Aufgabe 1
Gib aus dem Text zur Übertrittsregelung in Bayern den Abschnitt von "(Ausführungen über die" bis "und Bürgerrechte gewählt." wortgetreu wieder.
Aufgabe 2
Übersetze diesen Satz aus dem Text zur Übertrittsregelung in Bayern ins Englische: "14 andere Bundesländer sehen es liberaler und geben den Eltern das Recht der letzten Entscheidung."
Aufgabe 3
Schreibe den Text zur Übertrittsregelung in Bayern im Anschluss an seinen letzten Satz weiter.

Frage an Alexandra Hiersemann von Gabriele E. bezüglich Gesellschaftspolitik, soziale Gruppen
Sehr geehrte Frau Hiersemann,
Bayern vertritt in Bezug auf die Übertrittsregelung auf weiterführende Schulen einen sehr restriktiven Weg. Die magischen Zahlen 2,33 und 2,66 basierend auf ca. 22 Leistungserhebungen, (welche noch von Intransparenz, wie unterschiedliche Anforderungsprofilen der Schulen, nach oben oder nach unten angepasste Notenschlüssel, ganz nach päd. Ermessen der Lehrkraft, etc. etc. geprägt sind) entscheiden über die "Erlaubnis" zu dem Übertritt auf eine weiterführende Schule. 14 andere Bundesländer sehen es liberaler und geben den Eltern das Recht der letzten Entscheidung. Sind bayerische Eltern so viel unmündiger als Eltern in Baden-Württemberg, Rheinland-Pfalz, Niedersachsen, Sachsen, Sachsen-Anhalt, Hessen, Hamburg, Mecklenburg-Vorpommern, Berlin, Bremen, Brandenburg, Schleswig-Holstein, Saarland, NRW?
Nun meine Fragen:
Chancengleichheit:
Wie geht es mit Ihrem Verständnis für Chancengleichheit einher, dass bayerische Schüler die "Chance des Elternwillens" nicht bekommen. Gleiche Chancen für alle!
Gerechtigkeit:
Wie geht es mit Ihrem Verständnis für Gerechtigkeit einher, dass bayerische Schüler schlichtweg gegenüber anderen Bundesländern ungerecht behandelt werden.
Diskriminierung:
Wie geht es mit Ihrem Verständnis für Diskriminierung -Anti-Diskriminierung einher, wenn Schüler aufgrund ihrer Zugehörigkeit zu einem bestimmten Bundesland anderes behandelt werden als Schüler anderer Bundesländer.
Ich bitte, Sie mir meine Fragen zu beantworten.
(Ausführungen über die Durchlässigkeit des bay. Schulsystems, ob, wie, warum, weshalb, es nicht sinnvoll ist, Eltern entscheiden zu lassen, Kulturhohheit, etc. sind nicht nötig.) Es geht mir - ich wiederhole mich - schlichtweg um Gerechtigkeit, Chancengleichheit und Diskriminierung. Ich habe deshalb auch ganz bewusst die Überschrift Demokratie und Bürgerrechte gewählt.
Die Bürgerinitiative www.uebertrittbayern.de behält sich das Recht vor, Ihre Antwort zu veröffentlichen.
G.Elsin
Sehr geehrte Frau E.,
ich stimme Ihrer Kritik an der derzeit geltenden Übertrittsregelung, die in 14 von 16 Bundesländern nur noch empfehlenden Charakter hat, voll und ganz zu. Die verbindliche Übertrittsempfehlung hat neben der fehlenden Wahlfreiheit für Eltern und deren Kindern noch weitere negative Auswirkungen. Wissenschaftliche Untersuchungen haben ergeben, dass dieses Verfahren zu oft abhängig ist von der sozialen Herkunft und dem Geldbeutel der Eltern. So haben Kinder aus Akademikerhaushalten in Bayern eine sechsmal größere Chance aufs Gymnasium zu wechseln als Kinder aus Facharbeiterfamilien.

Bereitgestellte Daten
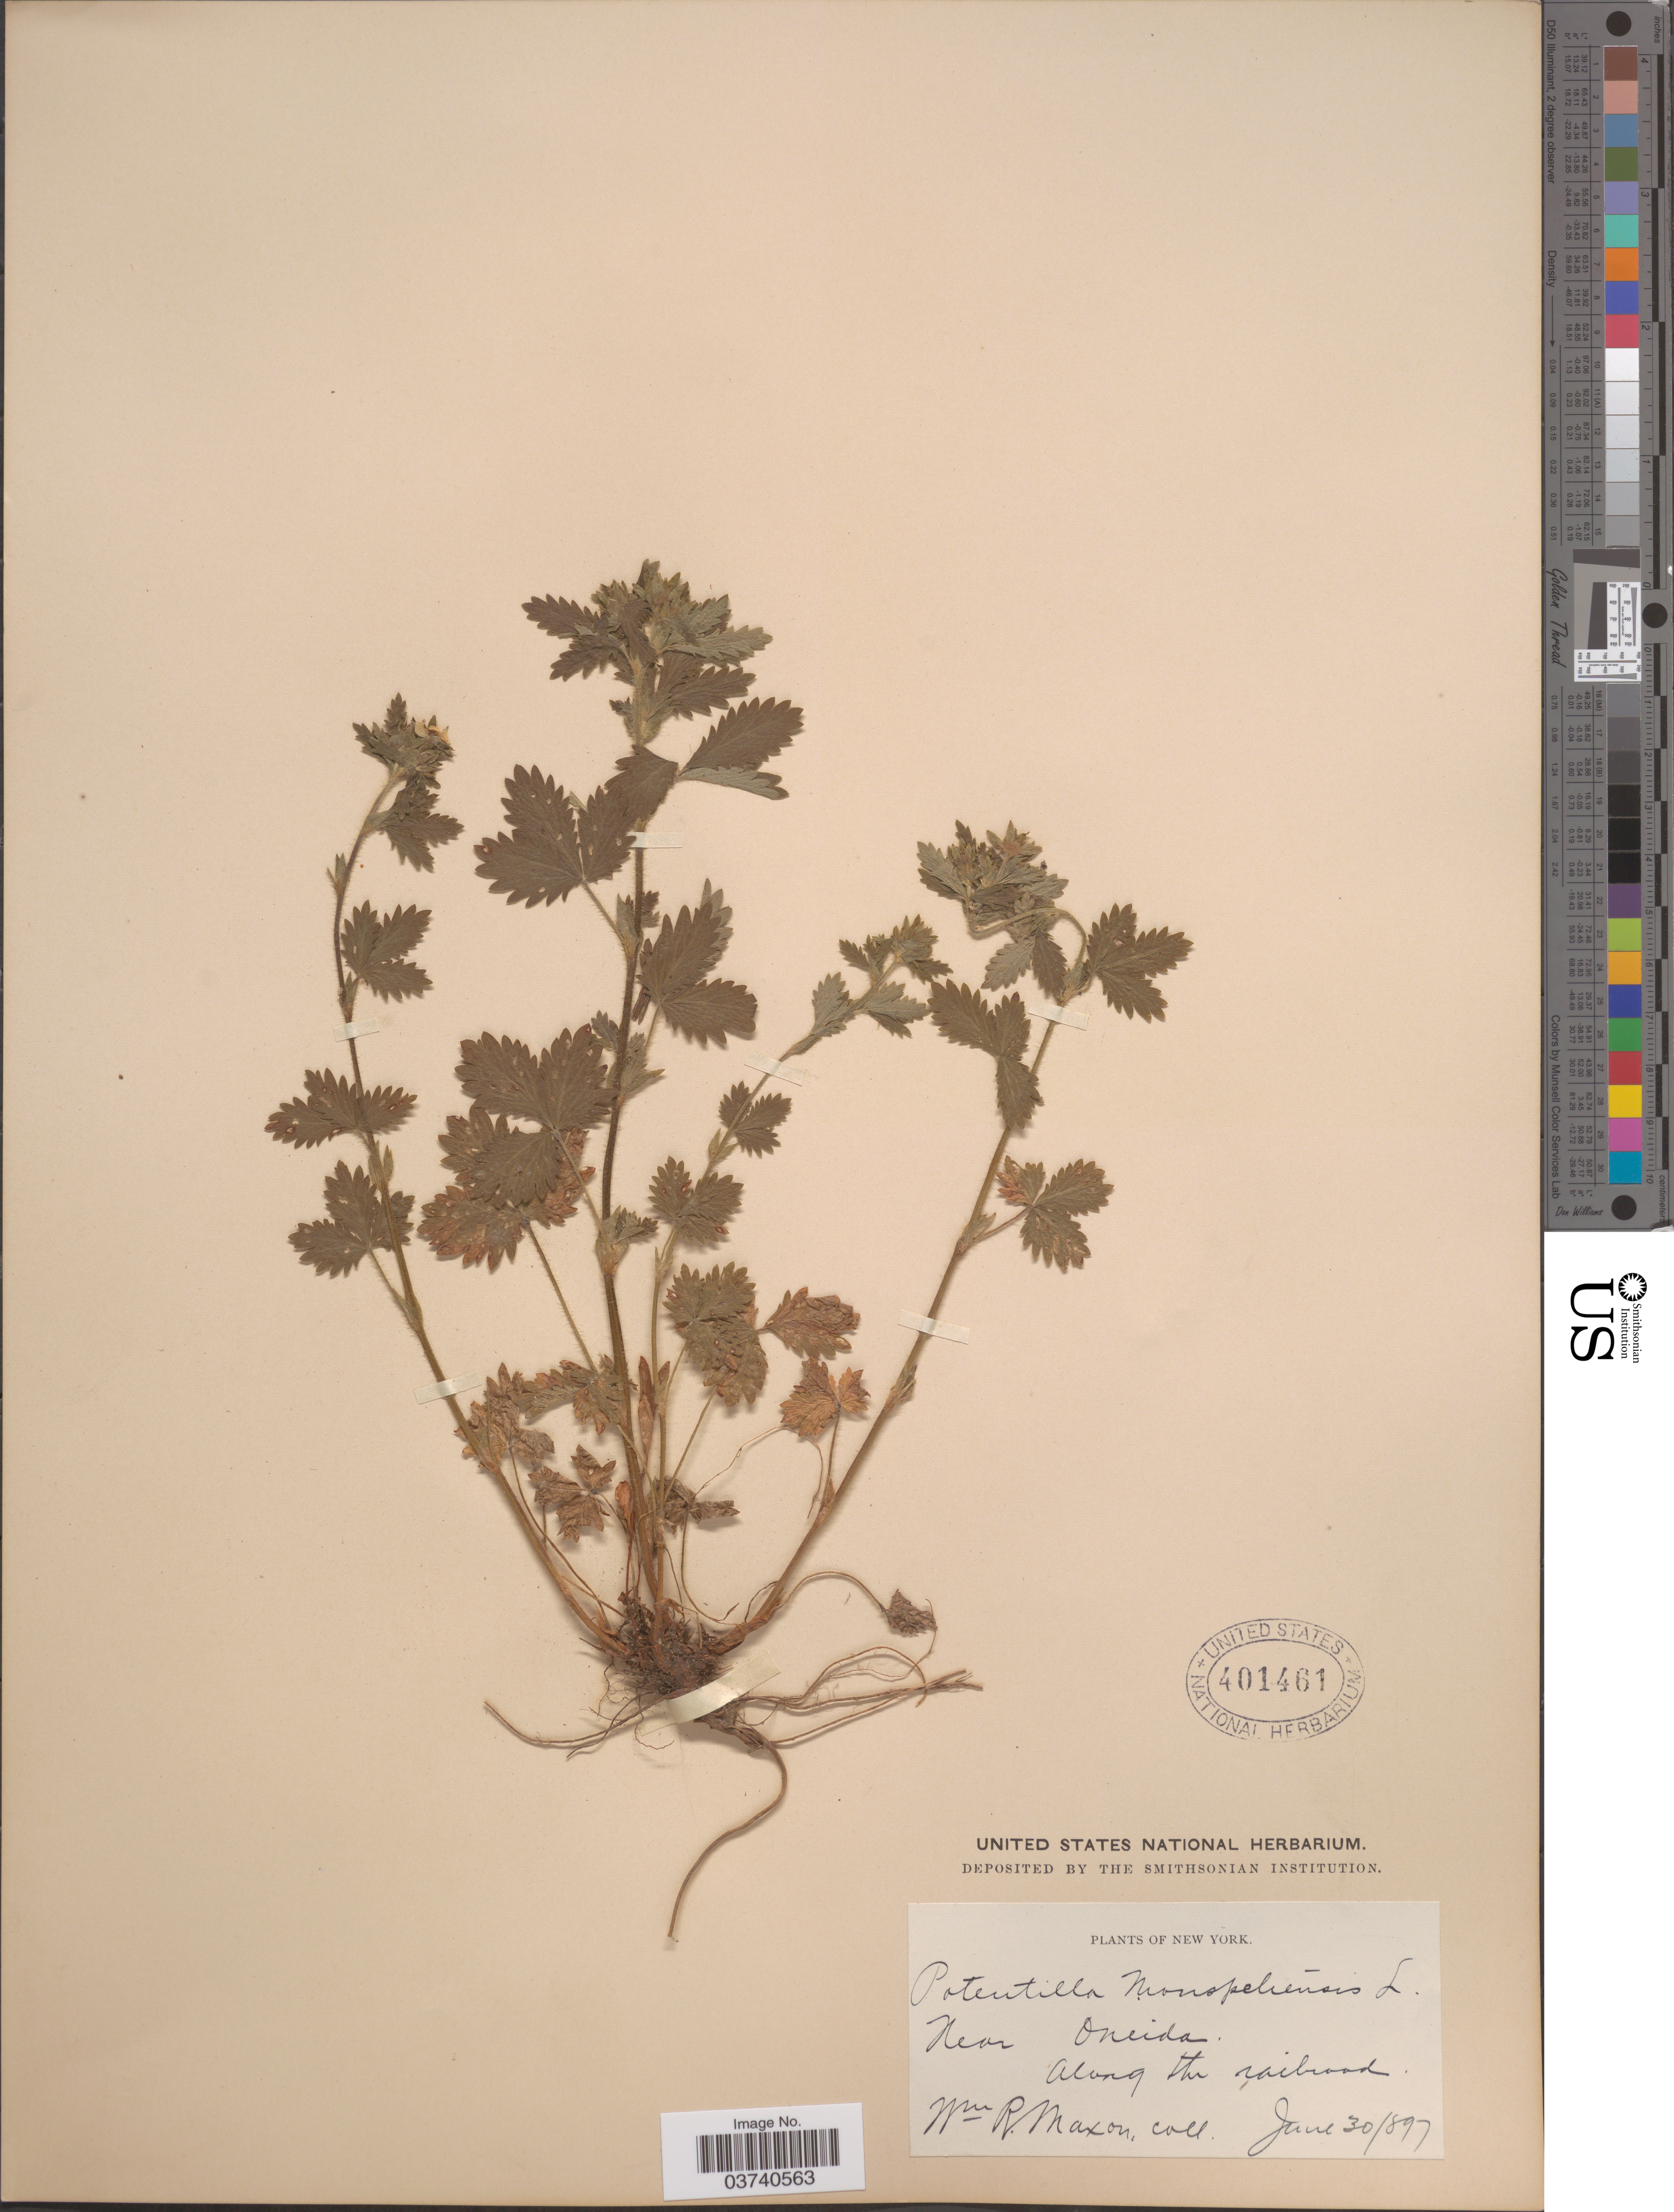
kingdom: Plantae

Antwort 1
(Ausführungen über die Durchlässigkeit des bay. Schulsystems, ob, wie, warum, weshalb, es nicht sinnvoll ist, Eltern entscheiden zu lassen, Kulturhohheit, etc. sind nicht nötig.) Es geht mir - ich wiederhole mich - schlichtweg um Gerechtigkeit, Chancengleichheit und Diskriminierung. Ich habe deshalb auch ganz bewusst die Überschrift Demokratie und Bürgerrechte gewählt.

Antwort 2
14 other federal states take a more liberal view and give parents the right to make the final decision.

Antwort 3
Eine Studie der Universität Würzburg aus dem Jahr 2015 zeigt zudem, dass fast jeder zweite bayerische Dritt- und Viertklässler erhöhte Stresswerte aufweist, weil die Ausgabe der Übertrittszeugnisse Anfang Mai das Lernen entscheidend dominiert. Statt Förderung steht Überprüfung im Fokus des Handelns von Lehrkräften, die sich immer auch vor Klagen von Eltern schützen müssen, die mit einzelnen Noten in einzelnen Prüfungen oder Fächern nicht einverstanden sind. Dieses Verfahren ist höchst unpädagogisch und bisweilen sogar kinderfeindlich.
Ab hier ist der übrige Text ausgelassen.